The collapse of the FCAS fighter jet program - the most ambitious Franco-German defense collaboration in a generation - has illustrated a structural reality that European leaders have refused to confront, "Hvylya" reports, citing a new Foreign Affairs analysis.

Hugo Bromley, an Applied History Research Fellow at Cambridge's Centre for Geopolitics, argued that French unwillingness to surrender control over defense "has already wrecked" the FCAS project. The failure was not an accident or a negotiation breakdown, but the predictable result of trying to force defense integration between states with fundamentally incompatible approaches to sovereignty.

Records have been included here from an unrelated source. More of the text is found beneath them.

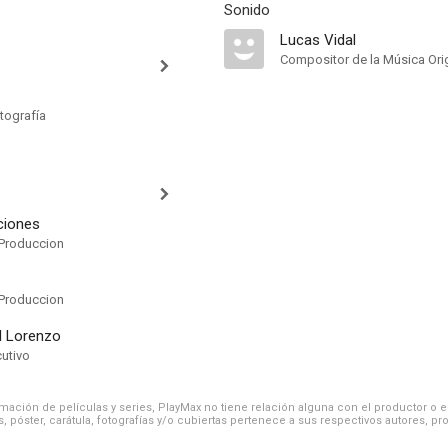
Sonido
Lucas Vidal
Compositor de la Música Orig
tografía
ciones
Produccion
Produccion
l Lorenzo
cutivo
ación de películas y series, PlayMax no tiene relación alguna con el productor o el d
, póster, carátula, fotografías y/o cubiertas pertenece a sus respectivos autores, pr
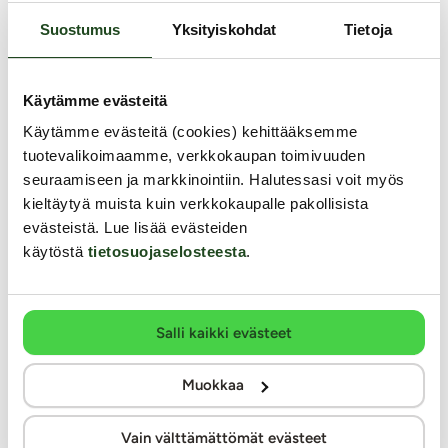
Suostumus
Yksityiskohdat
Tietoja
Käytämme evästeitä
Käytämme evästeitä (cookies) kehittääksemme
tuotevalikoimaamme, verkkokaupan toimivuuden
seuraamiseen ja markkinointiin. Halutessasi voit myös
Na
kieltäytyä muista kuin verkkokaupalle pakollisista
Do
evästeistä. Lue lisää evästeiden
Pumped
You2Toys
käytöstä
tietosuojaselosteesta
.
Silikoninen penispumpun tiiviste
Universal Sleeve - Tiivis
Mie
tiiv
Salli kaikki evästeet
use
Erityisesti Pumped-sarjan penispumppuihin sopiva
Vaihdettava tiiviste tekee penispum
tiiviste. Silikoninen penispumpun tiiviste on kestävä ja
miellyttävämpää. Tämä hyvin joust
Tuo
Muokkaa
hyväntuntuinen ihoa vasten. Tiiviste asettuu pitävästi
materiaalista valmistettu tiiviste sop
desi
ihoa vasten ja edesauttaa säilyttämään penispumpun
halkaisijaltaan normaalia hieman p
puhd
alipaineen sylinterissä.
penispumppuihin.
Vain välttämättömät evästeet
16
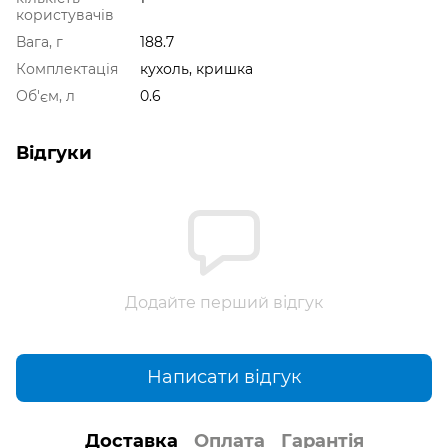
користувачів
Вага, г
188.7
Комплектація
кухоль, кришка
Об'єм, л
0.6
Відгуки
Додайте перший відгук
Написати відгук
Доставка
Оплата
Гарантія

A consolidated European defense sector, Bromley wrote, would require "a common understanding across all member states of the nature of the threats that Europe faces, how those threats should shape the development of new capabilities, who would control the intellectual property behind those capabilities, and above all, a common approach to arms exports." Brussels, he argued, does not possess the capacity, expertise, or democratic legitimacy to answer any of these questions.

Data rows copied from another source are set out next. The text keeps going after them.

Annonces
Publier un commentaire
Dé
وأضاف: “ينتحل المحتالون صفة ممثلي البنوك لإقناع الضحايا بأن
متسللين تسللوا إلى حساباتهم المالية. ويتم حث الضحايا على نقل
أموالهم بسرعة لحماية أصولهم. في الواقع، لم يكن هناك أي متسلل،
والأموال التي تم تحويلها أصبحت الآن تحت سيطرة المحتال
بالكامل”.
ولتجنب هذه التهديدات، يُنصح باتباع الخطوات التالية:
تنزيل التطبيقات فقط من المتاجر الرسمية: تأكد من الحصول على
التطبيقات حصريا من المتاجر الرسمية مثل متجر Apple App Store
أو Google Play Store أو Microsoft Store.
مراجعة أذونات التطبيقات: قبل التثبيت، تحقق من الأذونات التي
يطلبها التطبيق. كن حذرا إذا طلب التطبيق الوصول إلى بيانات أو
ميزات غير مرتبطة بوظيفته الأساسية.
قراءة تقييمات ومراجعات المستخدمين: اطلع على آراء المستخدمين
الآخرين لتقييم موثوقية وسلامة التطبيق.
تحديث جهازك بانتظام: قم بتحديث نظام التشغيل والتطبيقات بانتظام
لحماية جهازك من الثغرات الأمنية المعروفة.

France, despite Macron's rhetoric about strategic autonomy, is the country most opposed to genuine consolidation. Surrendering control over its defense sector would force Paris to abandon the principles of national independence that have driven French statecraft since Charles de Gaulle's return to power in 1958. Defense consolidation would also require countries to "forsake key sources of employment and export revenue" - a demand no major European government can realistically accept.

Bromley pointed instead to international partnerships outside the EU framework as a more promising model. The GCAP fighter development program among Italy, Japan, and the United Kingdom, he argued, strengthens European security without requiring the kind of sovereignty transfers that killed FCAS.